Please copy out the full listing that follows exactly; no picture belongs in the copy.

(EXERCISE MATERIAL begins)

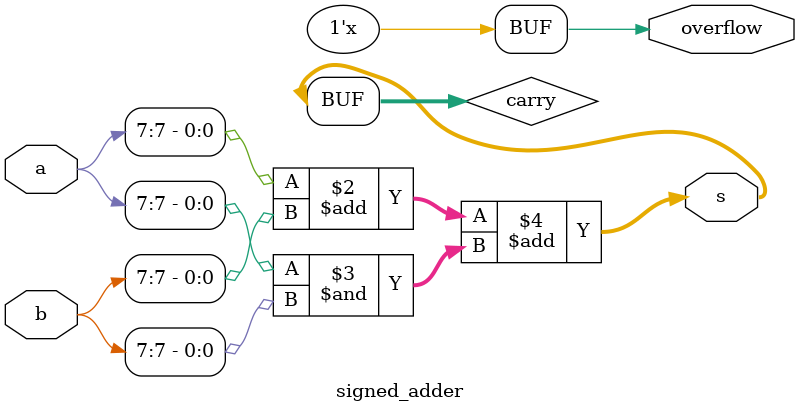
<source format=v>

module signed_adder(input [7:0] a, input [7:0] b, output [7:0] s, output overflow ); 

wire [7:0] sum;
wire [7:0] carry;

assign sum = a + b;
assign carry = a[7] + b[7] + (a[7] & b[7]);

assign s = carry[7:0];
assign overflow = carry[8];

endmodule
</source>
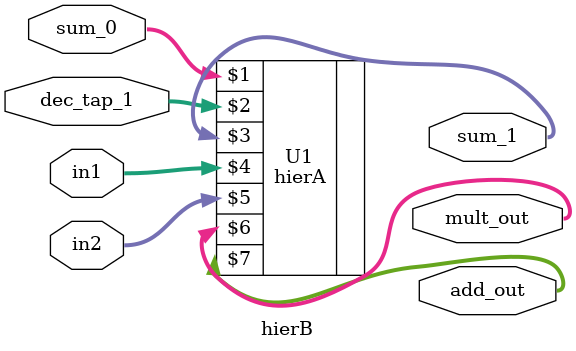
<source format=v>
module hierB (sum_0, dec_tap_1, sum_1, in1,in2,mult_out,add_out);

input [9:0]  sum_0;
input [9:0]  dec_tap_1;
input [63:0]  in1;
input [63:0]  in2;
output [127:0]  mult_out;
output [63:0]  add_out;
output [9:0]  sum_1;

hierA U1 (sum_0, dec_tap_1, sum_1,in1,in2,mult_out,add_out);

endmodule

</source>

(EXERCISE MATERIAL ends)

## RESPONSE TO THE EXERCISE
<source format=v>

module signed_adder(input [7:0] a, input [7:0] b, output [7:0] s, output overflow ); 

wire [7:0] sum;
wire [7:0] carry;

assign sum = a + b;
assign carry = a[7] + b[7] + (a[7] & b[7]);

assign s = carry[7:0];
assign overflow = carry[8];

endmodule
</source>
<source format=v>
module hierB (sum_0, dec_tap_1, sum_1, in1,in2,mult_out,add_out);

input [9:0]  sum_0;
input [9:0]  dec_tap_1;
input [63:0]  in1;
input [63:0]  in2;
output [127:0]  mult_out;
output [63:0]  add_out;
output [9:0]  sum_1;

hierA U1 (sum_0, dec_tap_1, sum_1,in1,in2,mult_out,add_out);

endmodule

</source>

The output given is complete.